The Liang-Barsky algorithm is a line clipping algorithm. This algorithm is more efficient than Cohen–Sutherland line clipping algorithm and can be extended to 3-Dimensional clipping. This algorithm is considered to be the faster parametric line-clipping algorithm. The following concepts are used in this clipping:
- The parametric equation of the line.
- The inequalities describing the range of the clipping window which is used to determine the intersections between the line and the clip window.
This Algorithm was developed by Liang and Barsky.

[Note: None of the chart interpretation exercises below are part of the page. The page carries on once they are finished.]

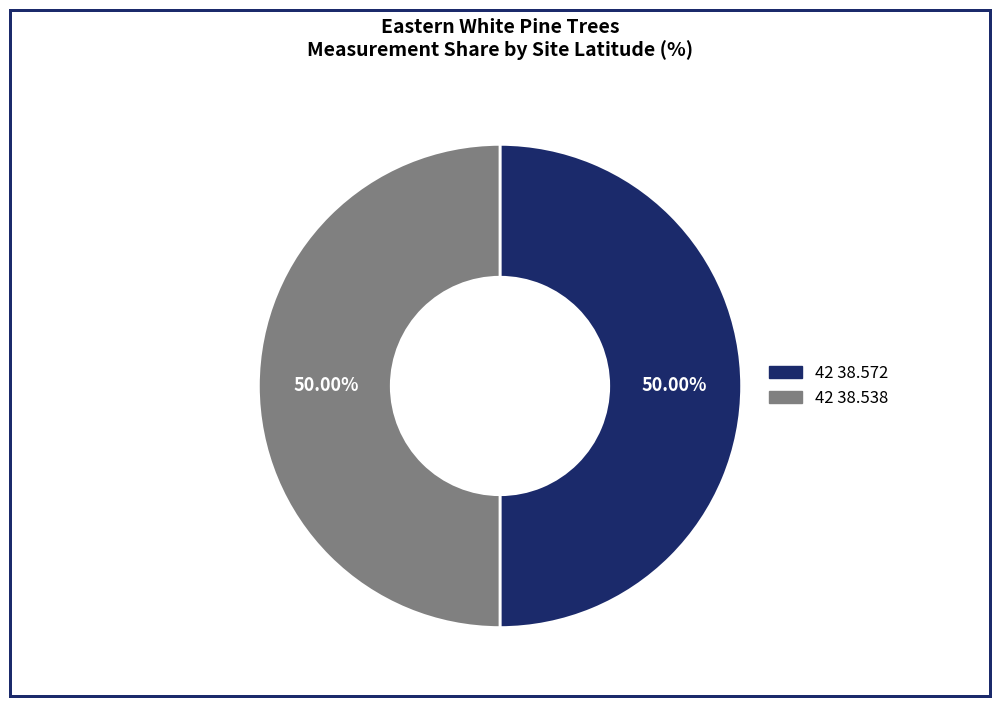

To the nearest percent, what percentage of the pie is 42 38.538?

50%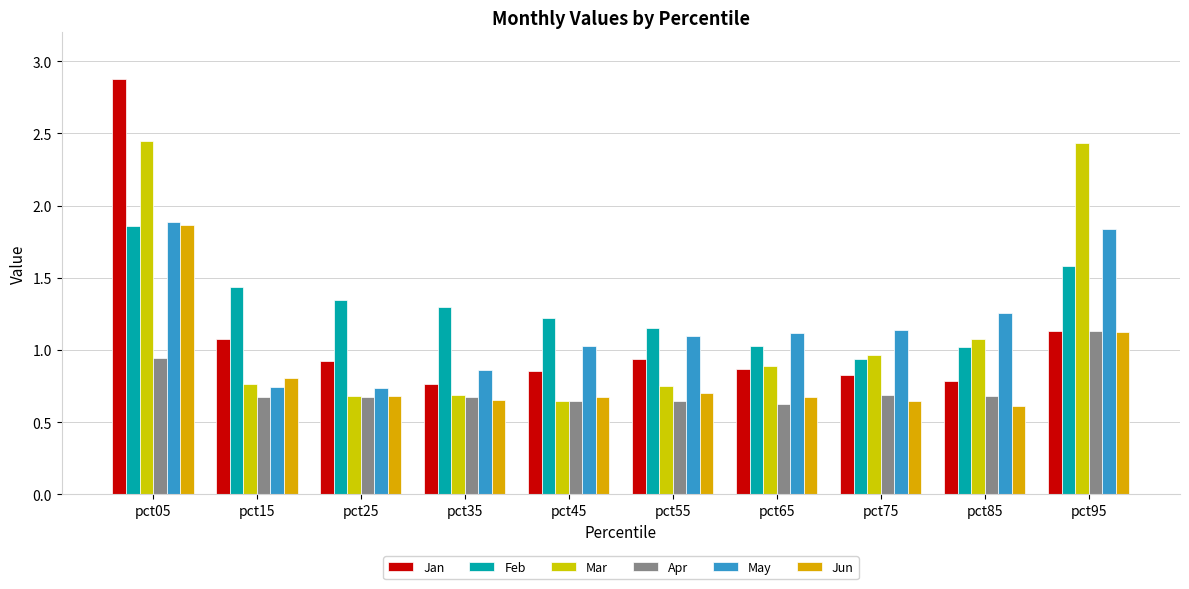

What is the minimum value shown in the chart?

0.6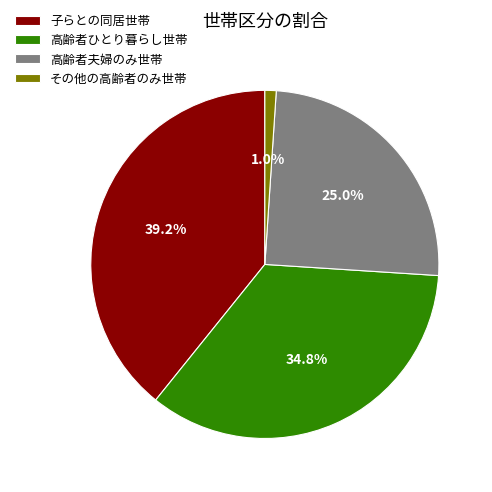

Which has a higher value, 高齢者夫婦のみ世帯 or 高齢者ひとり暮らし世帯?

高齢者ひとり暮らし世帯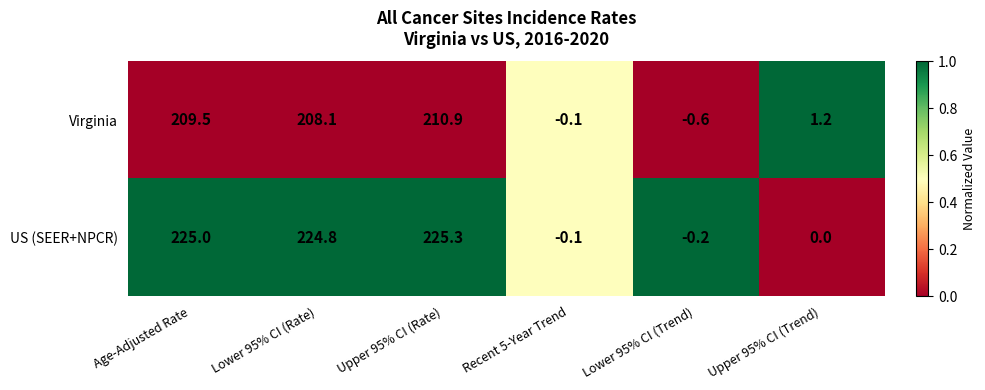

Rank the series by their maximum value, from highest to lowest.

US (SEER+NPCR), Virginia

It is used for line clipping as it is more efficient than Cyrus Beck algorithm and Cohen Sutherland algorithm because it uses more efficient parametric equations to clip the given line.These parametric equations are given as: x = x1 + tdx , y = y1 + tdy, 0 <= t <= 1
Where dx = x2 – x1 & dy = y2 – y1
Liang Barsky line clipping algorithm uses 4 inequalities with 2 parameters p & q which are defined in the algorithm below.
1. Read 2 endpoints of line as p1 (x1, y1) & p2 (x2, y2).
2. Read 2 corners (left-top & right-bottom) of the clipping window as (xwmin, ywmin, xwmax, ywmax).
3. Calculate values of parameters pi and qi for i = 1, 2, 3, 4 such that
p1 = -dx, q1 = x1 – xwmin
p2 = dx, q2 = xwmax – x1
p3 = -dy, q3 = y1 – ywmin
p4 = dy, q4 = ywmax – y1
4. if pi = 0 then line is parallel to ith boundary
if qi < 0 then line is completely outside boundary so discard line
else, check whether line is horizontal or vertical and then check the line endpoints with the corresponding boundaries.
5. Initialize t1 & t2 as
t1 = 0 & t2 = 1
6. Calculate values for qi/pi for i = 1, 2, 3, 4.
7. Select values of qi/pi where pi < 0 and assign maximum out of them as t1.
8. Select values of qi/pi where pi > 0 and assign minimum out of them as t2.
9. if (t1 < t2)
xx1 = x1 + t1dx
xx2 = x1 + t2dx
yy1 = y1 + t1dy
yy2 = y1 + t2dy
line (xx1, yy1, xx2, yy2)
- More efficient than other algorithms as line intersection with boundaries calculations are reduced.
- Intersections of line are computed only once.